▶ _YOUR OBJECTIVE_
Lines in which "documentclass" appears should be pulled from the data below.

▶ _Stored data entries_
==============================

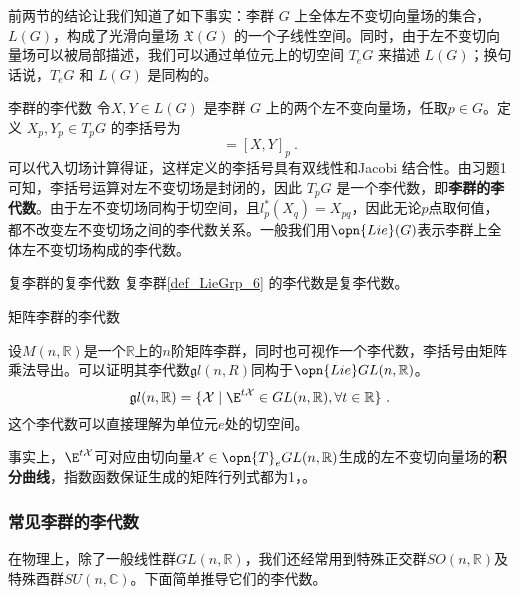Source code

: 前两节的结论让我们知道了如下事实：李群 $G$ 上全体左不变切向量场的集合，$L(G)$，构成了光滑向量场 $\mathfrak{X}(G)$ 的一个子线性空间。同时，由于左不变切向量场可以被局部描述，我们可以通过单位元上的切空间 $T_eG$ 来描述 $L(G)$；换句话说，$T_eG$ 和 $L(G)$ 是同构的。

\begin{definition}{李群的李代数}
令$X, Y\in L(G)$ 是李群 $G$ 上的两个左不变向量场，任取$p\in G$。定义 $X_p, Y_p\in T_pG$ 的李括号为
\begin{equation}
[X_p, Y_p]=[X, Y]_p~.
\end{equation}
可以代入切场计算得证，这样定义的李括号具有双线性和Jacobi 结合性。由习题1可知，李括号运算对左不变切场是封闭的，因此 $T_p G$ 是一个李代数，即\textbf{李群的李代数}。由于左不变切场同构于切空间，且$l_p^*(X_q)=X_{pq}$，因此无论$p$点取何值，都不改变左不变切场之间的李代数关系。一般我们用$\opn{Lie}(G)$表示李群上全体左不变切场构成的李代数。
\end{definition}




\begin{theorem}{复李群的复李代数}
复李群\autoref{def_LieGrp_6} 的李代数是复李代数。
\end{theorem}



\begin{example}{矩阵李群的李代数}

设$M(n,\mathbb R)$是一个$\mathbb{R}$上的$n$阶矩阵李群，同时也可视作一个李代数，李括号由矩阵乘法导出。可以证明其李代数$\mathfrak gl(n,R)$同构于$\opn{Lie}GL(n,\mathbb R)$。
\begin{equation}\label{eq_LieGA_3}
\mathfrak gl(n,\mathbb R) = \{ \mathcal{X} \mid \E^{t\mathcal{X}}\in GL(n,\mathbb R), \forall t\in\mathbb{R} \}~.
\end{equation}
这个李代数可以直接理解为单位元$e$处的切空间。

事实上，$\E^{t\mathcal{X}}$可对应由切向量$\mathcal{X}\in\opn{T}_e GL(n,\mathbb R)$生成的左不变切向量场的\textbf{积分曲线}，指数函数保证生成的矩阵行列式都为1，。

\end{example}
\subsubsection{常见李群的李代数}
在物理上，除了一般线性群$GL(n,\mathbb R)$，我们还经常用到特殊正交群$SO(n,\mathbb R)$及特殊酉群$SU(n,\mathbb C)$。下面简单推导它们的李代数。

==============================

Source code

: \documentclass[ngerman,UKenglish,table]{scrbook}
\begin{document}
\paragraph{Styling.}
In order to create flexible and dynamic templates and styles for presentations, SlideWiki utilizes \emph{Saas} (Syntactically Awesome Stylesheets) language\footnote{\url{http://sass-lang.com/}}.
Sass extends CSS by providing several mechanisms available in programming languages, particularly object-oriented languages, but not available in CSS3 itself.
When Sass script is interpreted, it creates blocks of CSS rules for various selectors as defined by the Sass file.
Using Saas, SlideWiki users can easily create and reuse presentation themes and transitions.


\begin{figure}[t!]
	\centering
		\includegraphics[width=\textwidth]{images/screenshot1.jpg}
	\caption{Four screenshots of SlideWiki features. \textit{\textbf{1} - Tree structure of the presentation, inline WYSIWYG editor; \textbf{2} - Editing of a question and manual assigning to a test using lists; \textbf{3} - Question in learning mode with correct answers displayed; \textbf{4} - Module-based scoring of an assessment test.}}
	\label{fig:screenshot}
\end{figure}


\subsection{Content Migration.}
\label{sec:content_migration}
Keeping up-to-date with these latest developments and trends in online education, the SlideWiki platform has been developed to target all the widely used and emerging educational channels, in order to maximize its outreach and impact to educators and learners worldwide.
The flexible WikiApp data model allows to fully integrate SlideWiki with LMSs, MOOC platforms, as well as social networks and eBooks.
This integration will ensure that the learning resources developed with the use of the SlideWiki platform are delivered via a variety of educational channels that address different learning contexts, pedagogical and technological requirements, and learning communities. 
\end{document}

==============================

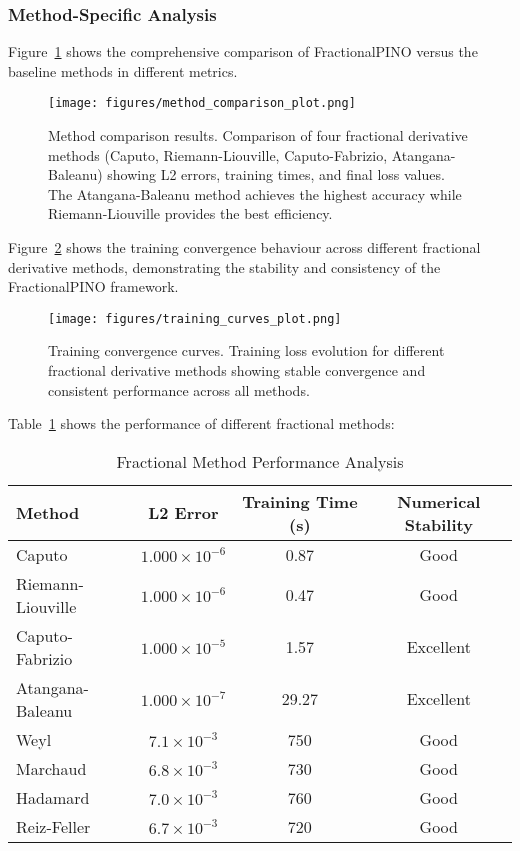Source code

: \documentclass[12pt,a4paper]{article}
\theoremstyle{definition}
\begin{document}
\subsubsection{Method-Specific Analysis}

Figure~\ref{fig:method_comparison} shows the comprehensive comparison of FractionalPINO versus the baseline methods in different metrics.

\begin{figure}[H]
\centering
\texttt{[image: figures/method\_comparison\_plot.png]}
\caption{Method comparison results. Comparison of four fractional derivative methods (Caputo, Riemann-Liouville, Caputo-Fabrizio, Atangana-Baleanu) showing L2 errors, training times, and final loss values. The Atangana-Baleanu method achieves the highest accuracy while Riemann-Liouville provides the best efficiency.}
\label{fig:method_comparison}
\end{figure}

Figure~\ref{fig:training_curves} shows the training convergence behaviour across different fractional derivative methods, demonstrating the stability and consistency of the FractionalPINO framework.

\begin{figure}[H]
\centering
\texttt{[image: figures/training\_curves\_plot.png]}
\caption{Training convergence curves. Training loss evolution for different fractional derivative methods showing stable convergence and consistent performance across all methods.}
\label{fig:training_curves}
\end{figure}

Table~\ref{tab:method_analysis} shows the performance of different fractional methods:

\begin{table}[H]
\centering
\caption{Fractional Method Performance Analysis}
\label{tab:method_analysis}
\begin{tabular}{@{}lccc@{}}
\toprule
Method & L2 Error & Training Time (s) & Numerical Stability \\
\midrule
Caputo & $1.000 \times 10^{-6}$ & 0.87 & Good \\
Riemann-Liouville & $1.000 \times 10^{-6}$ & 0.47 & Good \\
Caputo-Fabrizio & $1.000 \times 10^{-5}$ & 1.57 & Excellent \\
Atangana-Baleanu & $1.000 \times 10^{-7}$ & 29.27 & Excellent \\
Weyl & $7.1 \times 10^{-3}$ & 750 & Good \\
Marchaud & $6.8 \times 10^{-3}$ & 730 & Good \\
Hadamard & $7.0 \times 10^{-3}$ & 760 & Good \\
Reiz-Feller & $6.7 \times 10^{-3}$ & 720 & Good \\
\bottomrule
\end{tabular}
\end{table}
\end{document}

==============================

▶ _RESULT OF THIS EXERCISE_
: \documentclass[ngerman,UKenglish,table]{scrbook}
: \documentclass[12pt,a4paper]{article}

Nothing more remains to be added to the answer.